En ce qui concerne les vices propres au permis de construire modificatif :
En premier lieu, il ne résulte d’aucune disposition normative qu’il appartiendrait au juge administratif de s’assurer de ce que l’exécution du projet serait matériellement possible. En tout état de cause, il n’est pas démontré que la réalisation du projet serait matériellement impossible puisqu’il ressort des pièces du dossier que le permis modificatif en litige délivré le 31 mars 2025 a pour but de régulariser le vice constaté au point 51 du jugement avant-dire droit du 16 janvier 2025 en préservant le terrain naturel de la façade ouest du bâtiment B situé au sud du terrain d’assiette dudit projet.
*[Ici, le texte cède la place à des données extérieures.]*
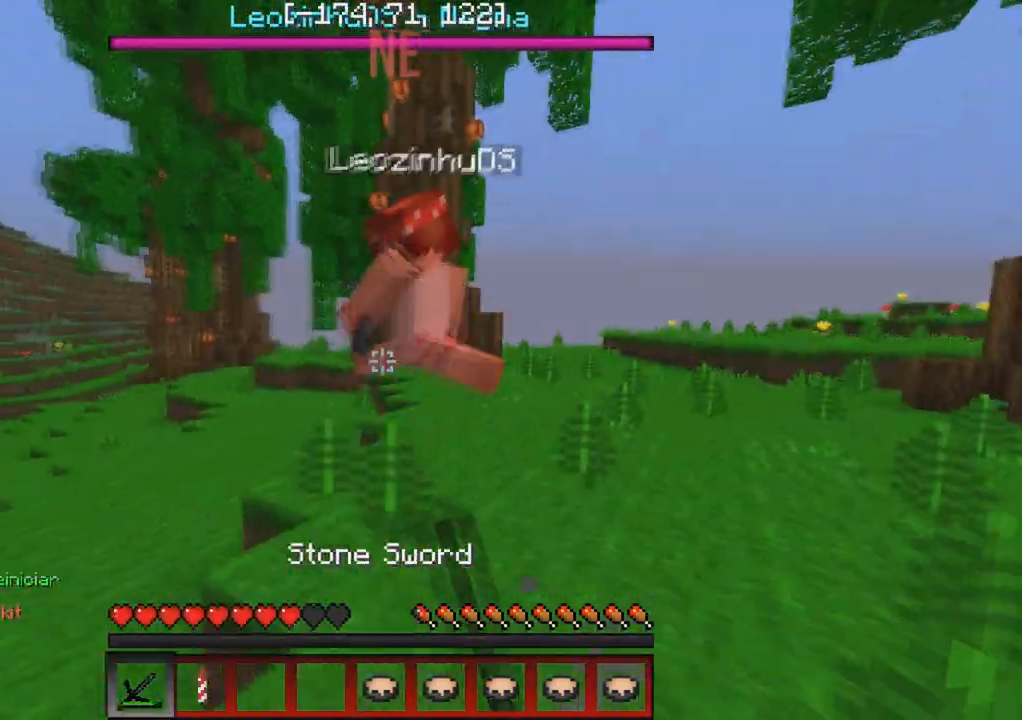
{"keys": ["d", "w"], "events": [[400, "d", "down"]]}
Or, cette façade ne comporte pas d’accès au bâtiment et le projet prévoit d’autres accès au bâtiment par d’autres portes situées sur les autres façades du bâtiment B. Le moyen formulé à ce titre doit donc être écarté.
En deuxième lieu,
aux termes de l’article R. 431-10 du code de l’urbanisme : « Le projet architectural comprend également : « (…) b) Un plan en coupe précisant l’implantation de la construction par rapport au profil du terrain ; lorsque les travaux ont pour effet de modifier le profil du terrain, ce plan fait apparaître l’état initial et l’état futur ; (…) ». La circonstance que le dossier de demande de permis de construire ne comporterait pas l’ensemble des documents exigés par les dispositions du code de l’urbanisme, ou que les documents produits seraient insuffisants, imprécis ou comporteraient des inexactitudes, n’est susceptible d’entacher d’illégalité le permis de construire qui a été accordé que dans le cas où les omissions, inexactitudes ou insuffisances entachant le dossier ont été de nature à fausser l’appréciation portée par l’autorité administrative sur la conformité du projet à la réglementation applicable.
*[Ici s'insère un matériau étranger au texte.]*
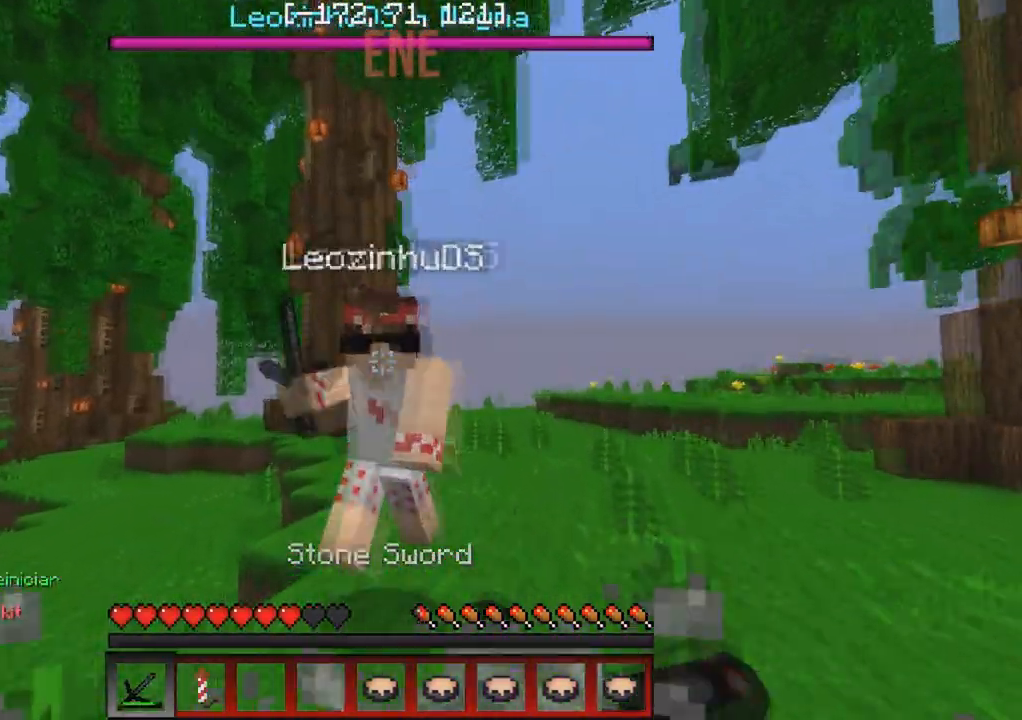
{"keys": ["w"], "events": [[483, "d", "up"]]}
En l’espèce, à supposer même que les indications des plans de coupe seraient erronées puisque les mesures permettant de constater la conformité de la hauteur du bâtiment B avec les dispositions de l’article 2.1.2 de la zone UFb7 du règlement du PLUm ne prendraient pas réellement en compte la hauteur entre le terrain naturel et l’égout du toit, il ressort toutefois des pièces du dossier que la société pétitionnaire a joint à sa demande les plans de coupe du projet permettant au service instructeur d’apprécier suffisamment la modification envisagée de la hauteur des constructions. Dans ces conditions, le service instructeur de la commune de Levens était suffisamment informé pour apprécier la légalité du projet. Par suite, le moyen susmentionné doit être rejeté.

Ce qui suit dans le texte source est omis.